Breeding in captivity can affect birds wing shapes, reducing their chances of survival on migratory flights when they are released to the wild, new research suggests.

In a study of the critically endangered orange-bellied parrot, researchers found that in captive birds those with altered wing shapes had a survival rate 2.7 times lower than those born with wings close to an ideal wild type wing.

The total population of orange-bellied parrots once dropped as low as 17 in the wild, but their numbers have been bolstered in recent years by captive breeding and release efforts in Tasmania and Victoria.

The bird breeds in Tasmania and migrates for the winter to mainland Australia's southern coast.

The study author Dr Dejan Stojanovic, of the Australian National University, said there was natural variation in wing feather lengths in both wild and captive-bred orange-bellied parrots.

He said that there is a significant difference between the lengths of feathers in captive wings and wild wings when you look at the lengths of all the feathers on the wings.

Stojanovic has previously shown that captive-bred orange-bellied parrots tend to have less pointed and shorter wings than their wild counterparts.

He said there was variation within captivity from a perfect wild type wing to very suboptimal.

In captive-bred birds whose wings resembled the ideal wild wings, the wings most closely resembled the ideal wild wings, and were more likely to survive a feather known as the distal primary flight feather, which was longer by a single millimetre.

The change for orange-bellied parrots is a 1 mm difference in the length of a feather. It is so easy not to detect it, but it has a major downstream consequence, Stojanovic said.

Few other recovery projects have the scale and resourcing that orange-bellied parrots do.
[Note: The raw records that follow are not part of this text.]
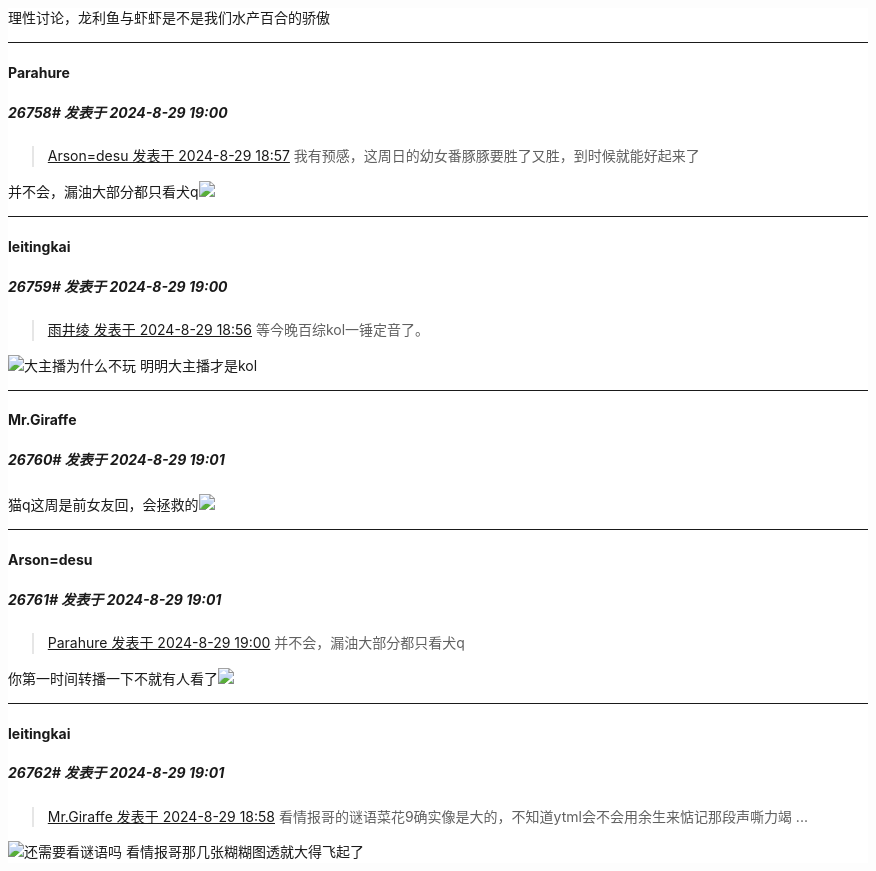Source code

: 理性讨论，龙利鱼与虾虾是不是我们水产百合的骄傲

*****

####  Parahure  
##### 26758#       发表于 2024-8-29 19:00

<blockquote><a href="httphttps://bbs.saraba1st.com/2b/forum.php?mod=redirect&amp;goto=findpost&amp;pid=66056593&amp;ptid=2193382" target="_blank">Arson=desu 发表于 2024-8-29 18:57</a>
我有预感，这周日的幼女番豚豚要胜了又胜，到时候就能好起来了</blockquote>
并不会，漏油大部分都只看犬q<img src="https://static.saraba1st.com/image/smiley/face2017/169.gif" referrerpolicy="no-referrer">

*****

####  leitingkai  
##### 26759#       发表于 2024-8-29 19:00

<blockquote><a href="httphttps://bbs.saraba1st.com/2b/forum.php?mod=redirect&amp;goto=findpost&amp;pid=66056582&amp;ptid=2193382" target="_blank">雨井绫 发表于 2024-8-29 18:56</a>
等今晚百综kol一锤定音了。</blockquote>
<img src="https://static.saraba1st.com/image/smiley/face2017/169.gif" referrerpolicy="no-referrer">大主播为什么不玩
明明大主播才是kol

*****

####  Mr.Giraffe  
##### 26760#       发表于 2024-8-29 19:01

猫q这周是前女友回，会拯救的<img src="https://static.saraba1st.com/image/smiley/face2017/169.gif" referrerpolicy="no-referrer">


*****

####  Arson=desu  
##### 26761#       发表于 2024-8-29 19:01

<blockquote><a href="httphttps://bbs.saraba1st.com/2b/forum.php?mod=redirect&amp;goto=findpost&amp;pid=66056614&amp;ptid=2193382" target="_blank">Parahure 发表于 2024-8-29 19:00</a>
并不会，漏油大部分都只看犬q</blockquote>
你第一时间转播一下不就有人看了<img src="https://static.saraba1st.com/image/smiley/face2017/169.gif" referrerpolicy="no-referrer">

*****

####  leitingkai  
##### 26762#       发表于 2024-8-29 19:01

<blockquote><a href="httphttps://bbs.saraba1st.com/2b/forum.php?mod=redirect&amp;goto=findpost&amp;pid=66056600&amp;ptid=2193382" target="_blank">Mr.Giraffe 发表于 2024-8-29 18:58</a>
看情报哥的谜语菜花9确实像是大的，不知道ytml会不会用余生来惦记那段声嘶力竭 ...</blockquote>
<img src="https://static.saraba1st.com/image/smiley/face2017/169.gif" referrerpolicy="no-referrer">还需要看谜语吗
看情报哥那几张糊糊图透就大得飞起了

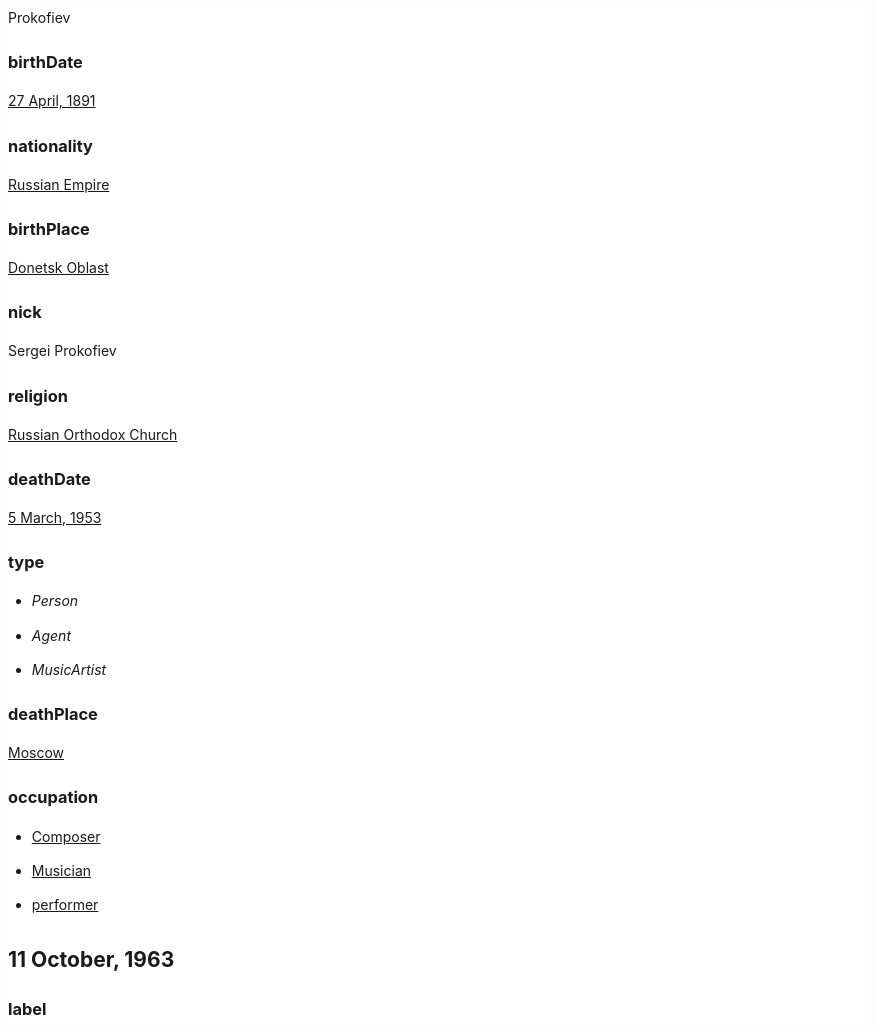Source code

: 
Prokofiev

### birthDate


[27 April, 1891](#27-April-1891)

### nationality


[Russian Empire](#Russian-Empire)

### birthPlace


[Donetsk Oblast](#Donetsk-Oblast)

### nick


Sergei Prokofiev

### religion


[Russian Orthodox Church](#Russian-Orthodox-Church)

### deathDate


[5 March, 1953](#5-March-1953)

### type

 - *Person*

 - *Agent*

 - *MusicArtist*

### deathPlace


[Moscow](#Moscow)

### occupation

 - [Composer](#Composer)

 - [Musician](#Musician)

 - [performer](#performer)

## 11 October, 1963

### label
These changes went unnoticed despite all of that care. These results show that these undetected changes were impacting on survival, which is a key success measure for whether we are benefiting the wild population. Stojanovic also looked at the wings of 16 other birds, finding evidence of altered captive wing shapes in four other species budgerigars, turquoise parrots, sundown parrots and Gouldian finches.

He said that this phenomenon was a lot more widespread and might actually be a pattern that had gone undetected. The next phase is to understand what is driving the changes.

Maybe it is an environment trait or a family trait that we don't know. We need to be better at looking at the quality of the animals we are breeding rather than just focusing on their quantity.